Write out the entries below exactly. End with the line that contains "Rendered at 1275 by 1650 pixels.".

:: Recorded information ::
----
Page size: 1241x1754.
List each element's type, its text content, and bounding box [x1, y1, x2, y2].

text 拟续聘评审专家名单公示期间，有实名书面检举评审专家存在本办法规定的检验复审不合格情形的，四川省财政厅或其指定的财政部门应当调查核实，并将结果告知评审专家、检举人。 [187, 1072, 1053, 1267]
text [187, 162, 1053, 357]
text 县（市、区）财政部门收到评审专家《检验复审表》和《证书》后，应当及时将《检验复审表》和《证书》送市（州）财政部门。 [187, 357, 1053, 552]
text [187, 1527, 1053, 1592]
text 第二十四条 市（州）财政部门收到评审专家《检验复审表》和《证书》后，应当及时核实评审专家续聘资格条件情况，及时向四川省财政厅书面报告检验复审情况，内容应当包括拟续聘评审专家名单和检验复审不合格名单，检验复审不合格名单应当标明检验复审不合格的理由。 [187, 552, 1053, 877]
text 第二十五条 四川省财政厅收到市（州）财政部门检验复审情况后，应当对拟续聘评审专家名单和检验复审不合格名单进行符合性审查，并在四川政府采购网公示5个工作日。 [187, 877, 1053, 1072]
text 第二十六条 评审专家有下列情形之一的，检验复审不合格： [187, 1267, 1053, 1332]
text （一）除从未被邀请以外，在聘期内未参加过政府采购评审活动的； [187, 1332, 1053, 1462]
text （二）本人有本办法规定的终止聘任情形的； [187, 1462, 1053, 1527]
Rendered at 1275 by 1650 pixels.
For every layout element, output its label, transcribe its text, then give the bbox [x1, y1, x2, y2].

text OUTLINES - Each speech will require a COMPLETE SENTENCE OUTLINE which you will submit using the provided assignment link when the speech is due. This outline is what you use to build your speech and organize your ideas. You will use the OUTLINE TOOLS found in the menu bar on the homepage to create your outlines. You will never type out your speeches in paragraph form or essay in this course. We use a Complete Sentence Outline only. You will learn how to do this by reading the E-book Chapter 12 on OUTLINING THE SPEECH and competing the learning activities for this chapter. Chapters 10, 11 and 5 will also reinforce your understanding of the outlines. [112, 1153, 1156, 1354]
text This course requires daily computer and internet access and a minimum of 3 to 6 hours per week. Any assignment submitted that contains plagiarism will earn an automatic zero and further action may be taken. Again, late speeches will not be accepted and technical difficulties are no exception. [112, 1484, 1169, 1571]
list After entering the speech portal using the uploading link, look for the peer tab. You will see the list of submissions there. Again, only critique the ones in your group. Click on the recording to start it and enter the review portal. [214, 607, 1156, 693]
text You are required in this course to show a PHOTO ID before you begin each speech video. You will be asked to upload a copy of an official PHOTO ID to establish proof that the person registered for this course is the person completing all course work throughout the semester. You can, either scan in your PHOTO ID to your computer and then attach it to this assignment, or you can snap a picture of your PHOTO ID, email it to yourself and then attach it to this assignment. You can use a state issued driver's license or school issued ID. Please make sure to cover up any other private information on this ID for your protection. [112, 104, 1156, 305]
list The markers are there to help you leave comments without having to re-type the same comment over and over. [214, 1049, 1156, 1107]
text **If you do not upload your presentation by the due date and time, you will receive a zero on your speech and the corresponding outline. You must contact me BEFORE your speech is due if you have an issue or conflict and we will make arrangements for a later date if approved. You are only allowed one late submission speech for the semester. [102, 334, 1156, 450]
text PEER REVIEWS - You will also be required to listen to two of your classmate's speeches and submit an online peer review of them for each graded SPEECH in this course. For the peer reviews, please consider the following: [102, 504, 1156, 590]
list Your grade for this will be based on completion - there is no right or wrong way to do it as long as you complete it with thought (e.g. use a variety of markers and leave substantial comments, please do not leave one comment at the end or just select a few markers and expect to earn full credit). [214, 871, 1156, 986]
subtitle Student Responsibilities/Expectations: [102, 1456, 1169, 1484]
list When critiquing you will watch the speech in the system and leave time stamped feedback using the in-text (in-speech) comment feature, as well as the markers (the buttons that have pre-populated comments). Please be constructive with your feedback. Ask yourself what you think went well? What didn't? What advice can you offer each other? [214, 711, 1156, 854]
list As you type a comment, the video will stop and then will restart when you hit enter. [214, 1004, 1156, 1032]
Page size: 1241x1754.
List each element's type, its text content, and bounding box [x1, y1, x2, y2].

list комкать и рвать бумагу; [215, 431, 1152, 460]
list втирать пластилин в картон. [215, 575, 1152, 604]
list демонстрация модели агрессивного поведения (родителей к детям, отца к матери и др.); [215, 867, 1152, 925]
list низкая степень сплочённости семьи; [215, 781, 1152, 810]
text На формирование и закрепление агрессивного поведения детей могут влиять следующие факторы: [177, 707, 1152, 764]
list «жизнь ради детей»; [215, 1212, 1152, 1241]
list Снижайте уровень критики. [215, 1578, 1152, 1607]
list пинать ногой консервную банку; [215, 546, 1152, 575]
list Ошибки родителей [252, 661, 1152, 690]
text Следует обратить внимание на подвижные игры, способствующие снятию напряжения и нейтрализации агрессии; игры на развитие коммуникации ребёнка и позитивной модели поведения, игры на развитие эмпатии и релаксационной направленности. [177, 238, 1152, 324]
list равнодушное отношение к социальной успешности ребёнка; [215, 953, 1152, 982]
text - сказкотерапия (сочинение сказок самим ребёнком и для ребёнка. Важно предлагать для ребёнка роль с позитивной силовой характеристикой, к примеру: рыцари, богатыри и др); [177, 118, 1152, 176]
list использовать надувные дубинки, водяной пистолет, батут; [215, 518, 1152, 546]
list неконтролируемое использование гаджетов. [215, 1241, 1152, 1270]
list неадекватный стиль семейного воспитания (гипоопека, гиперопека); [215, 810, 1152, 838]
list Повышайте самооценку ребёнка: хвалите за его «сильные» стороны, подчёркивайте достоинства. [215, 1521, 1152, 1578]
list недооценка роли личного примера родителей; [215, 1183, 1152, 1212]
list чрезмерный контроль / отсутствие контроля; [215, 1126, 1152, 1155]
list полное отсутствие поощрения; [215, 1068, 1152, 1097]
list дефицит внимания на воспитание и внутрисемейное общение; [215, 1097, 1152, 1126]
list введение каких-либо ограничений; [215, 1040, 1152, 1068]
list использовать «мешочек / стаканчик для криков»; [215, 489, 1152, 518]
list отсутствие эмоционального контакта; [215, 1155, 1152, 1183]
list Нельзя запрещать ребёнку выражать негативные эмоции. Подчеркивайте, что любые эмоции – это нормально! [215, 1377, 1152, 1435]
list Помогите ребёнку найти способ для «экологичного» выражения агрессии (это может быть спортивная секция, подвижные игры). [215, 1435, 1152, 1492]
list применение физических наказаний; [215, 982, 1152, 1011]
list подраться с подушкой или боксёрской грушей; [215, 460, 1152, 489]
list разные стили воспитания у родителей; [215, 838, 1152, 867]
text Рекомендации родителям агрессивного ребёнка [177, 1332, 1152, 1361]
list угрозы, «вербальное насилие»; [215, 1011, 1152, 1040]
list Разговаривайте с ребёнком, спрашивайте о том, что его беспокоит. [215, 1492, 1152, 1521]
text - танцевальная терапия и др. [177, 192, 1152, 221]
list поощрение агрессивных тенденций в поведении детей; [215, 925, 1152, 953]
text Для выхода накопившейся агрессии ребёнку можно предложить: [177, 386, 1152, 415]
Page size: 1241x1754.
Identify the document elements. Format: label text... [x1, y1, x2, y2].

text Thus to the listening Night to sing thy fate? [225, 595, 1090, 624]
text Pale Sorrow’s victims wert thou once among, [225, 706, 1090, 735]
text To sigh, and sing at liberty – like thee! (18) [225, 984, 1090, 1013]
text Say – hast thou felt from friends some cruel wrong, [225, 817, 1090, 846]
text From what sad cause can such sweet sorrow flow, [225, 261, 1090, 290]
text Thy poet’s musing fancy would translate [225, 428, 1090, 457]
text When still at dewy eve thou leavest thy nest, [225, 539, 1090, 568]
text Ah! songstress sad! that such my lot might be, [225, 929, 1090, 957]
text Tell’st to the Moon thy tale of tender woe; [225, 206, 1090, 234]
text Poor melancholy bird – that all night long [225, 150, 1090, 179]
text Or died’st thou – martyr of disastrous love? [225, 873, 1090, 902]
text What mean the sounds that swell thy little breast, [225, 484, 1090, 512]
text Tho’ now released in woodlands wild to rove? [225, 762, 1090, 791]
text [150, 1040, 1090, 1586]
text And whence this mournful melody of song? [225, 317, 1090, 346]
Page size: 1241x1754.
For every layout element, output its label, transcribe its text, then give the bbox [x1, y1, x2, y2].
----
:: Exercise answer ::
Page size: 1241x1754.
List each element's type, its text content, and bounding box [x1, y1, x2, y2].

text 拟续聘评审专家名单公示期间，有实名书面检举评审专家存在本办法规定的检验复审不合格情形的，四川省财政厅或其指定的财政部门应当调查核实，并将结果告知评审专家、检举人。 [187, 1072, 1053, 1267]
text [187, 162, 1053, 357]
text 县（市、区）财政部门收到评审专家《检验复审表》和《证书》后，应当及时将《检验复审表》和《证书》送市（州）财政部门。 [187, 357, 1053, 552]
text [187, 1527, 1053, 1592]
text 第二十四条 市（州）财政部门收到评审专家《检验复审表》和《证书》后，应当及时核实评审专家续聘资格条件情况，及时向四川省财政厅书面报告检验复审情况，内容应当包括拟续聘评审专家名单和检验复审不合格名单，检验复审不合格名单应当标明检验复审不合格的理由。 [187, 552, 1053, 877]
text 第二十五条 四川省财政厅收到市（州）财政部门检验复审情况后，应当对拟续聘评审专家名单和检验复审不合格名单进行符合性审查，并在四川政府采购网公示5个工作日。 [187, 877, 1053, 1072]
text 第二十六条 评审专家有下列情形之一的，检验复审不合格： [187, 1267, 1053, 1332]
text （一）除从未被邀请以外，在聘期内未参加过政府采购评审活动的； [187, 1332, 1053, 1462]
text （二）本人有本办法规定的终止聘任情形的； [187, 1462, 1053, 1527]
Rendered at 1275 by 1650 pixels.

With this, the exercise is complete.